Huge thank you to the gents at RSBFS for all your support, you’re site is truly the ONLY one I refer to often and since we sold so many bikes lately…We’ll be shopping for more soon!
Yeah, if I had 80k this would no longer be a zero mile bike. Yes, i lack discipline judgement and any sense of historical responsibility. I’d tape up the headlight and blinkers and go get my picture taken at a COTA track day. Find some track bodywork and store the oem in a climate controlled preservation chamber after that. Ride it till it can’t be serviced to be runnable anymore. Then put the original clothes back on and show it like an artifact and not tell anyone it doesn’t run anymore. Zero mile vs cancerous guts makes little difference if it is just a display piece. Donate it to a museum and take a tax break.
Life’s too short not to ride. Yeah I know, I don’t get it. But I also don’t got 80k. So it is just academic masturbation.

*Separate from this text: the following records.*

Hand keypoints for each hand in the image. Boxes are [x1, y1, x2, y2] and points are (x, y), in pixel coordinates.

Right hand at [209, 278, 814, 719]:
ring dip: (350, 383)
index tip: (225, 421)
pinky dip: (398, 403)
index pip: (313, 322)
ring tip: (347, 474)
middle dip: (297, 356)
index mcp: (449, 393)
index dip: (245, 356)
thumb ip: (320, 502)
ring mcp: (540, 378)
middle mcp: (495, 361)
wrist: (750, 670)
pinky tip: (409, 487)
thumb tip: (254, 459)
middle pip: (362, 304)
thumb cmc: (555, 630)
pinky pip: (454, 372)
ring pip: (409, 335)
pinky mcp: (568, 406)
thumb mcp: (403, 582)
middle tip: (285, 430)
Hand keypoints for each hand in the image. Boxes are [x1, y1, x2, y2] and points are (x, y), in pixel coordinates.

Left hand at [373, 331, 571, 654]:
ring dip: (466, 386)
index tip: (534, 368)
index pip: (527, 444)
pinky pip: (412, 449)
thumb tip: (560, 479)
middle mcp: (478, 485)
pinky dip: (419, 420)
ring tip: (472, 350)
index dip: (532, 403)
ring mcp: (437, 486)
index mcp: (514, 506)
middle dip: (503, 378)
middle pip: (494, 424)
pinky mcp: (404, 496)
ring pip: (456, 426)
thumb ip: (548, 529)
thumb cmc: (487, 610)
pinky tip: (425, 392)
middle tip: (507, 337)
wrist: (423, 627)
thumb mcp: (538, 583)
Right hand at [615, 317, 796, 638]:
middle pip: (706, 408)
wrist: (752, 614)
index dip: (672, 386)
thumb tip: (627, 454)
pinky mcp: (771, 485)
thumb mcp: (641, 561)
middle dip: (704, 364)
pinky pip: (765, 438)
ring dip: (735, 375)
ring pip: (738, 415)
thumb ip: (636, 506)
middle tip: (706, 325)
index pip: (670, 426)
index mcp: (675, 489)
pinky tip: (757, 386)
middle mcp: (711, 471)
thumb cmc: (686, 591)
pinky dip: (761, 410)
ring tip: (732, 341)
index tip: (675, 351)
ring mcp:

If you spend 80k on a bike and DON’T ride it, you need to have your head examind. It ain’t art, its a MACHINE. Use it!
I agree they all should be ridden but disagree it’s not art. I’d put a bike on display any day over a painting or a sculpture. Look at a Bimota or a classic Ducati or an old Norton or…absolutely beautiful machines! My favorite kind of art!
What are you, my long-lost twin?! I say pretty much the same thing about these bikes all the time. Don’t get me wrong: I’m glad that perfect, zero-mile collectable examples exist. There should be exactly one of every bike, just for reference, but I sure as hell would never own something like that. I’m always matching my fantasy garage searches with quick visits to the Airtech website to see if I can get aftermarket bodywork. They’ve got a few Bimotas listed…
That’s a really good question: I know lots of random people in the industry are familiar with our site, so does anyone at HD read this stuff? I’d like to think a Harley sportbike like this would sell well, but I think it’s too much of an uphill battle. The Buell thing was complicated, but it didn’t help that Harley purists [and sportbike fans, frankly] rejected the whole idea, even when it had an actual Harley engine. I doubt a sportbike/flat track/cafe bike would work in all three forms, much as I love that idea, but they damn well could do a flat track/cafe bike, and I’ve been banging that drum for years now. They need that FTR1200, or their own version of Ducati’s Scrambler, or at least their own Triumph Bonneville… Of course, a money-losing but image-enhancing project like the VR1000 would be an amazing statement by HD that they are serious about performance motorcycles and changing their image.
Correction needs to be made on this one: AMA rules required that the bike be road legal for homologation, but didn’t say specifically where! HD found it couldn’t pass emissions easily here, but could be done in Poland- not Germany. Gee, you don’t think HD had a bit of financial and political influence on the AMA, do you? I’m glad it happened though, because it was pretty cool seeing it race with all the top notch rider$ they $igned to ride it. Thrilling to see Duhamel put it on the pole at Mid Ohio.
https://www.motorcyclespecs.co.za/model/h-d/harley_davidson_vr_1000.htm
I’m glad to see others had the same thought I initially did; if i had the disposable cash, I’d ride the heck out of it. I enjoy being the occasional steward to history, but I’m also not afraid to present it in use exactly as it was intended from the day it was built. I fealt the same the day I found my low milage Kawasaki KZ1000 MKII basement find. I keep it in the shape I found it in, but it’s still incredibly awsome to put rubber to road and show what history can be all about.